Le bon déroulement de ces fins d’usufruit est donc le fruit de l’accompagnement que PERL a mis en place auprès de ses clients usufruitiers et nus-propriétaires ?
 
Exactement. Aujourd’hui, PERL est le seul opérateur à proposer un tel accompagnement. C’est cette offre de service doublée de l’expérience réussie des premières fins d’usufruit qui fiabilisent la souplesse et la pérennité de notre modèle.
Notre expertise est au service de nos clients sur toute la durée d’une opération. PERL est présent à leurs côtés jusqu’à la fin d’usufruit. Et notre rôle est bien réel et ce, dès l’achèvement des immeubles. Les exemples de notre intervention sont nombreux : si le bailleur-usufruitier prend directement livraison des biens, c’est après les visites d’achèvement que PERL organise avec les nus-propriétaires. En partenariat avec les bailleurs-usufruitiers, PERL mène également des enquêtes de satisfaction auprès des nouveaux locataires en ULS. Nous formons aux particularités du modèle ULS le syndic de chaque immeuble. 4 ans et 9 ans après le début d’usufruit, et 2 ans avant la fin d’usufruit, un expert est mandaté pour effectuer un audit technique des parties communes. Ce dispositif est unique en France, notre service Patrimoine veille au bon déroulement de nos opérations.

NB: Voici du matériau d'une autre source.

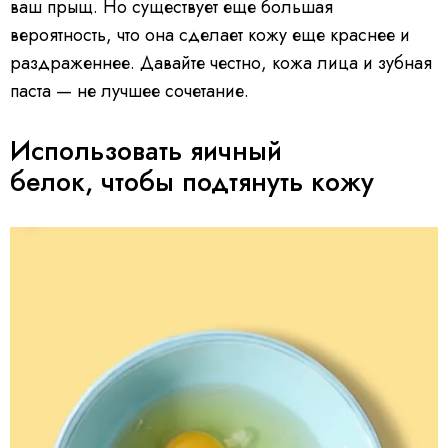
ваш прыщ. Но существует еще большая
вероятность, что она сделает кожу еще краснее и
раздраженнее. Давайте честно, кожа лица и зубная
паста — не лучшее сочетание.
Использовать яичный
белок, чтобы подтянуть кожу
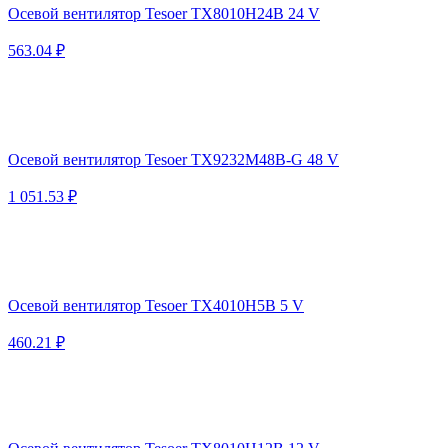
Осевой вентилятор Tesoer TX8010H24B 24 V
563.04 ₽
Осевой вентилятор Tesoer TX9232M48B-G 48 V
1 051.53 ₽
Осевой вентилятор Tesoer TX4010H5B 5 V
460.21 ₽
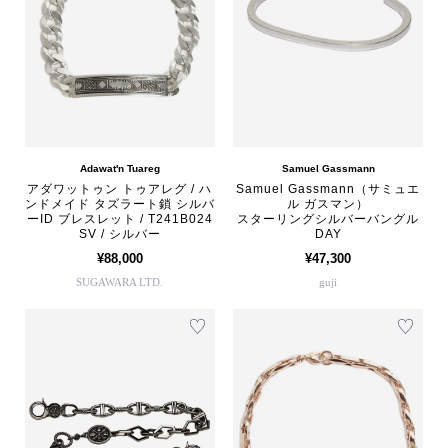
Adawat'n Tuareg
Samuel Gassmann
アダワットゥン トゥアレグ / ハ
Samuel Gassmann（サミュエ
ンドメイド タズラート鎖 シルバ
ル ガスマン）
ーID ブレスレット / T241B024
スターリングシルバーバングル
SV / シルバー
DAY
¥88,000
¥47,300
SUGAWARA LTD.
guji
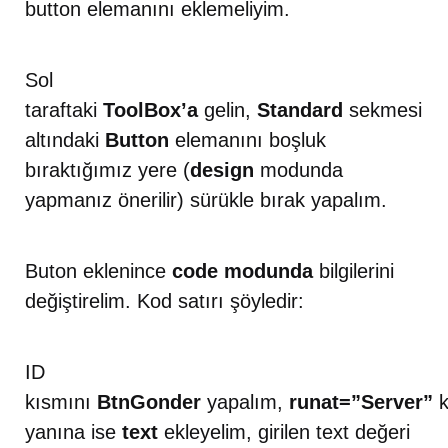
button elemanını eklemeliyim.
Sol
taraftaki
ToolBox’a
gelin,
Standard
sekmesi
altındaki
Button
elemanını boşluk
bıraktığımız yere (
design
modunda
yapmanız önerilir) sürükle bırak yapalım.
Buton eklenince
code modunda
bilgilerini
değiştirelim. Kod satırı şöyledir:
ID
kısmını
BtnGonder
yapalım,
runat=”Server”
k
yanına ise
text
ekleyelim, girilen text değeri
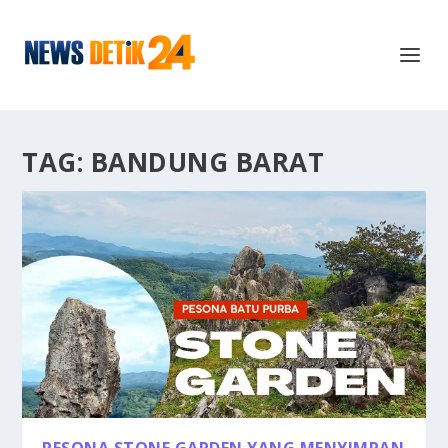
TAG:
BANDUNG BARAT
PESONA STONE GARDEN YANG MENYIMPAN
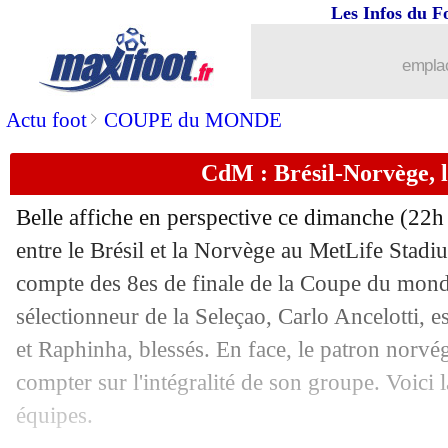
Les Infos du F
emplac
>
Actu foot
COUPE du MONDE
CdM : Brésil-Norvège, 
Belle affiche en perspective ce dimanche (22h
...
brèves d'AUJOURD'HUI ( 9 août 202
entre le Brésil et la Norvège au MetLife Stad
compte des 8es de finale de la Coupe du monde
...
Liste des brèves du lun. 6 juillet 2026
sélectionneur de la Seleçao, Carlo Ancelotti, e
05/07
Sociedad
: Oyarzabal ne compte pas 
et Raphinha, blessés. En face, le patron norvé
compter sur l'intégralité de son groupe. Voici
05/07
Canada
: Davies frustré par son Mond
équipes.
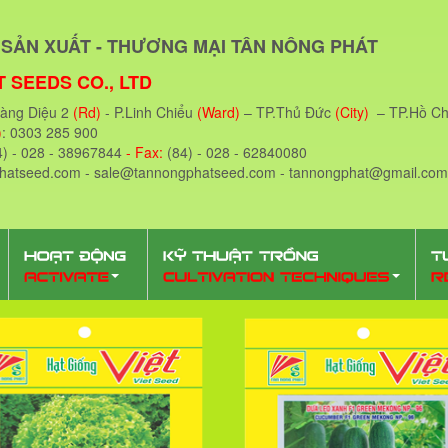
SẢN XUẤT - THƯƠNG MẠI TÂN NÔNG PHÁT
 SEEDS CO., LTD
oàng Diệu 2
(Rd)
- P.Linh Chiểu
(Ward)
– TP.Thủ Đức
(City)
– TP.Hồ Ch
)
: 0303 285 900
4) - 028 - 38967844
- Fax:
(84) - 028 - 62840080
phatseed.com - sale@tannongphatseed.com - tannongphat@gmail.com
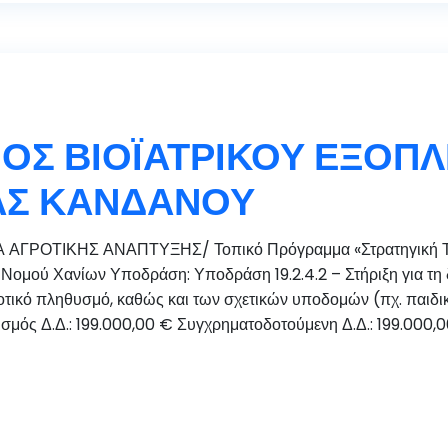
ΟΣ ΒΙΟΪΑΤΡΙΚΟΥ ΕΞΟΠ
ΑΣ ΚΑΝΔΑΝΟΥ
 ΑΓΡΟΤΙΚΗΣ ΑΝΑΠΤΥΞΗΣ/ Τοπικό Πρόγραμμα «Στρατηγική Το
ομού Χανίων Υποδράση: Υποδράση 19.2.4.2 – Στήριξη για τη δ
ικό πληθυσμό, καθώς και των σχετικών υποδομών (πχ. παιδικοί 
μός Δ.Δ.: 199.000,00 € Συγχρηματοδοτούμενη Δ.Δ.: 199.000,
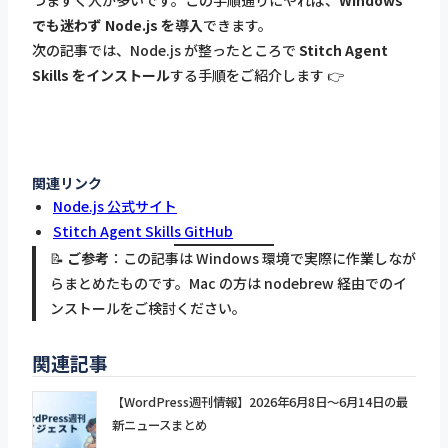
でも迷わず Node.js を導入
できます。
次の記事では、Node.js が整ったところで
Stitch Agent
Skills をインストール
する手順をご紹介します 👉
関連リンク
Node.js 公式サイト
Stitch Agent Skills GitHub
📝
ご参考
：この記事は Windows 環境で実際に作業しなが
らまとめたものです。Mac の方は nodebrew 経由でのイ
ンストールをご検討ください。
関連記事
【WordPress週刊情報】2026年6月8日〜6月14日の最
新ニュースまとめ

Innovation également avec myPerl , la plateforme digitale accessible via perl.fr où les nus-propriétaires disposent d’un espace personnel dédié à leur bien en nue-propriété.
 
Vous venez d’évoquer la souplesse du modèle PERL, avez-vous des exemples en tête ?
 
Les niveaux d’intervention de PERL sont multiples, que ce soit dans l’immobilier neuf ou dans l’immobilier existant. Ils se définissent en concertation avec les bailleurs sociaux et les élus locaux. Forts de notre expérience, nous avons souhaité aller plus loin pour favoriser le logement des ménages sous conditions de ressources. Comme à Paris où PERL intervient sur une opération située dans le 12ème arrondissement, sur un terrain fléché au plan local de l’urbanisme pour recevoir 100% de logements sociaux. En concertation avec la Ville de Paris, il a été décidé de confier l’usufruit au bailleur social RIVP et à l’association SNL Paris (Solidarités Nouvelles pour le Logement) liée à la Fondation Abbé Pierre. Ce programme accueillera 53 logements en Usufruit Locatif Social, avec une mixité de loyers sur une période de 20 ans. Un petit nombre de ces logements seront exclusivement réservés à des ménages à faibles ressources, relevant des plafonds PLAI. Cette nouvelle application du schéma d’Usufruit Locatif Social, montre qu’il est possible de loger en ULS tous les types de ménages, y compris les plus démunis.
 
Et quelles sont vos perspectives de développement ?
 
Nous menons actuellement une réflexion importante pour accompagner le retour des investisseurs institutionnels dans le résidentiel. Si ces investisseurs détenaient près de un million de logements locatifs au début des années 1990, ils n’en possèdent actuellement plus que 150.000. Devant le besoin de logements dans les zones de forte pression foncière, et en complément des outils déjà mis en place, nous travaillons en partenariat avec de grands acteurs de l’immobilier - groupe SNI et Action Logement - pour développer une offre nouvelle, basée sur le partage de la propriété, entre le patrimoine et l’usage.
PERL a proposé et obtenu des évolutions du code monétaire et financier, ce qui a permis, il y a 2 ans, la création par PRIMONIAL REIM de la SCPI Patrimmo Croissance, 1ère SCPI d’actifs détenus en nue-propriété. Nous souhaitons aujourd’hui continuer à innover pour rendre le résidentiel attractif, en proposant aux institutionnels de nouveaux véhicules collectifs de placement d’épargne, qui fonctionneront selon le dispositif de l’usufruit.